* _ENTRIES SHOWN_:
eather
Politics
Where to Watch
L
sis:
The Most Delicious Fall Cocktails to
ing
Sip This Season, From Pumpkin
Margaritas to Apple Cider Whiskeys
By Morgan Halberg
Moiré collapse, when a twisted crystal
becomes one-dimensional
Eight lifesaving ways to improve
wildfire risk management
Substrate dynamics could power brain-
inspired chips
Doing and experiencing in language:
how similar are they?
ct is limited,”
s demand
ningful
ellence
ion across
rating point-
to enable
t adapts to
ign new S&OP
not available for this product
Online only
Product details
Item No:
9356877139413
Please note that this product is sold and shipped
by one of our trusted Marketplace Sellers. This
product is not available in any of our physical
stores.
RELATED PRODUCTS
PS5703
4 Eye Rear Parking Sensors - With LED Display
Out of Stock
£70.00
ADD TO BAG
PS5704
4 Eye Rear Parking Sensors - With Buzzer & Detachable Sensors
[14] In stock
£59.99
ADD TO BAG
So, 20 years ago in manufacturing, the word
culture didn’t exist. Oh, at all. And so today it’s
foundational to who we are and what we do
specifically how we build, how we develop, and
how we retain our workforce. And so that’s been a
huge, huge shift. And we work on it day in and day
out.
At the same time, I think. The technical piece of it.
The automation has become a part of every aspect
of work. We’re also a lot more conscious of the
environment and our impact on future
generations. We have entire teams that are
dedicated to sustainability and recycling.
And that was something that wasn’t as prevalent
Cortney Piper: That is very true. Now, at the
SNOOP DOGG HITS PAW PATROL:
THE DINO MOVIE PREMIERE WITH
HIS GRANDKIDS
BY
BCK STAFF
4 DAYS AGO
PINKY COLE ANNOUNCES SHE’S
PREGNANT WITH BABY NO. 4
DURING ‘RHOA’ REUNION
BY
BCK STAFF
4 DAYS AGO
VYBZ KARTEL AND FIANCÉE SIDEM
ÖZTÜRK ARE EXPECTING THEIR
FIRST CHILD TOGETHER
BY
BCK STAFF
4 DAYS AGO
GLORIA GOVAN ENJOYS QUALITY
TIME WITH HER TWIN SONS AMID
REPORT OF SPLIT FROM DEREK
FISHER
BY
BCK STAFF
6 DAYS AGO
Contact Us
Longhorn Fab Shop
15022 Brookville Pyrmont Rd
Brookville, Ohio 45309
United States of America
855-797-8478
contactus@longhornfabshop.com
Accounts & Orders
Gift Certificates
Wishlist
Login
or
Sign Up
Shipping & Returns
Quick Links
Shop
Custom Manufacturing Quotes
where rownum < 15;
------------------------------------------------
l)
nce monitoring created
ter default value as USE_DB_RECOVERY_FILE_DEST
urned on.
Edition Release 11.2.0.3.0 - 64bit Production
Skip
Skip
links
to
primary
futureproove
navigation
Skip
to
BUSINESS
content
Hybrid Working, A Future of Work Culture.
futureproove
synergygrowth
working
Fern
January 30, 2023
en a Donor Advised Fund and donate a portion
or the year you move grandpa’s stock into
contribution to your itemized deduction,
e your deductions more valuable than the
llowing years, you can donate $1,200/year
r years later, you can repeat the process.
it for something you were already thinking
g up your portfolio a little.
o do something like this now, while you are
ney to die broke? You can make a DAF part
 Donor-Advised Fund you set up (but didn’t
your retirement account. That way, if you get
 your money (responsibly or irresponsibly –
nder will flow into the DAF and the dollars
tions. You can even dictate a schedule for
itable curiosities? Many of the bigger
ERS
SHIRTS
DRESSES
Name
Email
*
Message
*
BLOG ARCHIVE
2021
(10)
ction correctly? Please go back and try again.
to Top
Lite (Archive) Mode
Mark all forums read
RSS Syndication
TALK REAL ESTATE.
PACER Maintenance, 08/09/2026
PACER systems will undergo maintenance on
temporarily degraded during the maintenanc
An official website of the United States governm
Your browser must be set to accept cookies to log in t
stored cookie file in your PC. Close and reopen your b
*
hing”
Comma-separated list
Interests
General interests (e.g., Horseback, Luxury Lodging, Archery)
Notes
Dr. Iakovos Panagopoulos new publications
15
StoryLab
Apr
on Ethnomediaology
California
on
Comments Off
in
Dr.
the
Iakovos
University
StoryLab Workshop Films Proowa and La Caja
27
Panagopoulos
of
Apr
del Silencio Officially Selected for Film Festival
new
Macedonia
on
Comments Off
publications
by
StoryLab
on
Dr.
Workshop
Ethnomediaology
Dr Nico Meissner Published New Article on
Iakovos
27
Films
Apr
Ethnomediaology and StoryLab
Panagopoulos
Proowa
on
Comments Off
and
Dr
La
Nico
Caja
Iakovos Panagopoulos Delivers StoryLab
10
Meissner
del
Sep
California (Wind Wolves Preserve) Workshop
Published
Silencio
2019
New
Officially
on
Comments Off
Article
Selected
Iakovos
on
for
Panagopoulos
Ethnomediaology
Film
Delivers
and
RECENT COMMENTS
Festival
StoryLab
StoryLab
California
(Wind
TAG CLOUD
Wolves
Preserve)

* _YOUR OBJECTIVE_: Bring together all lines from the listing that contain the word "PACER".

* _EXERCISE ANSWER_:
PACER Maintenance, 08/09/2026
PACER systems will undergo maintenance on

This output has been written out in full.